There you have it--a long, long list of completely random things that you probably never needed to know about me and that you can now use against me or to make my life a living hell. Enjoy!

Monday, August 07, 2006

Early-onset Alzheimers

This morning, I was talking to my brother about some video game I'd read about this weekend and he asked me how old I was because he'd told me about it several weeks ago. I had totally forgotten about it and here I was so excited to tell him about this cool new video game. Arg. Then, a little later in the conversation, I asked him if he'd watched the new Aquaman tv show. Once again, he asked me how old I was getting, as he'd given me a review of the show last week. Oops. Now I really do feel old.

Wednesday, August 02, 2006

Crossed communications

Last night my brother called and told me that he'd just watched a movie and that it was good, but depressing. We'd been talking about Syriana the night before, so I assumed that was the movie he was talking about. I went on and on about some aspect of the movie and he said he had to go to the bathroom and that that must have been on then. I continued with talking about Syriana and finally he said he'd just gotten out of "An Inconvienient Truth." Oops.
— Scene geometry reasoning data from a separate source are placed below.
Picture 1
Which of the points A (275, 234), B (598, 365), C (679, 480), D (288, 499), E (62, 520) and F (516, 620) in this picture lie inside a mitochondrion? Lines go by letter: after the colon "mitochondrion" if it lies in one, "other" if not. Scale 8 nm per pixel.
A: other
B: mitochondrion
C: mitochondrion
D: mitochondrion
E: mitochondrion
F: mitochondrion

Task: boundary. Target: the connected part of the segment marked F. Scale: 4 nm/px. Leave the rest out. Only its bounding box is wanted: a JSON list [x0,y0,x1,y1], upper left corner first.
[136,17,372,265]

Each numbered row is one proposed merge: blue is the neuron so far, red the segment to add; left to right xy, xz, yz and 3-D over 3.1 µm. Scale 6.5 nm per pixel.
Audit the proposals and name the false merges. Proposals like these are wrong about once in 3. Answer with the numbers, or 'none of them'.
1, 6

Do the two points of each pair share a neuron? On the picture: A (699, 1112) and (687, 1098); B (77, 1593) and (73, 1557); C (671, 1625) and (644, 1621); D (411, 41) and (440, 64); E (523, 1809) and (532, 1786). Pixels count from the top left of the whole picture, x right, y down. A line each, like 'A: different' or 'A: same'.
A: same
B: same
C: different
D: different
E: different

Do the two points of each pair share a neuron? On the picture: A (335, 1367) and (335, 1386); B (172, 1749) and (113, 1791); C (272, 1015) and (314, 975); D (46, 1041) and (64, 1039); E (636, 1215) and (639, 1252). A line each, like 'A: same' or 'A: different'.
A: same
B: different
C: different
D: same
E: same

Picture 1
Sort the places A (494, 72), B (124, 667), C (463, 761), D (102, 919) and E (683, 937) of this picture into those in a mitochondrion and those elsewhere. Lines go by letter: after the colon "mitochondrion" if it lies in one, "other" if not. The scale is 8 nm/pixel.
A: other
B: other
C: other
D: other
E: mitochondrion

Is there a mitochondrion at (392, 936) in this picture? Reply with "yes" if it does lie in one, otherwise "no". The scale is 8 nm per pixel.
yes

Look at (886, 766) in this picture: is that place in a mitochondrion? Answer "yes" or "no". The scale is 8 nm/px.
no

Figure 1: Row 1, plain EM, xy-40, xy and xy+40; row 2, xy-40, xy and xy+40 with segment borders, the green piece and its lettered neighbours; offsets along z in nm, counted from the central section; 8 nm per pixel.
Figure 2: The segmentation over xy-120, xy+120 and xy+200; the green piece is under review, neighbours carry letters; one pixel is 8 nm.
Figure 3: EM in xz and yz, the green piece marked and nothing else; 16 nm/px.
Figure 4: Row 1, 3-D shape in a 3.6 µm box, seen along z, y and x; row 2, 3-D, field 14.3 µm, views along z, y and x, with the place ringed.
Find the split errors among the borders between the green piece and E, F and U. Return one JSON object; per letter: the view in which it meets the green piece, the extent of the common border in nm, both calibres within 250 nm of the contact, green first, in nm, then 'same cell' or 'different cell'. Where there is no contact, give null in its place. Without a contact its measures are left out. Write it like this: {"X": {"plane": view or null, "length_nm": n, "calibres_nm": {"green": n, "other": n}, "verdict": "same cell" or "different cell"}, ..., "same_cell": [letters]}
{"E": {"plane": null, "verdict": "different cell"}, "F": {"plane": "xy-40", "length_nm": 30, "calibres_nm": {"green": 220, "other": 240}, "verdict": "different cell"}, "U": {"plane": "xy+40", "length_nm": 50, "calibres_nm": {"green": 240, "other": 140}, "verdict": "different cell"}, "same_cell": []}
I guess there are two depressing, but good movies out right now.

Tuesday, August 01, 2006

All things to all people

I was going through some photos and rediscovered this one we took while we were in New York last year. It was in Chinatown in an import house. I have no idea what the designer was thinking--I guess they thought they would make something that would appeal to people into angels, that peeing Beligian boy statue, AND frogs. But to have an angel peeing into the mouth of a frog just seems like it would only appeal to fundamentalist Christians that have a fetish of peeing on amphibians--a MUCH smaller demographic.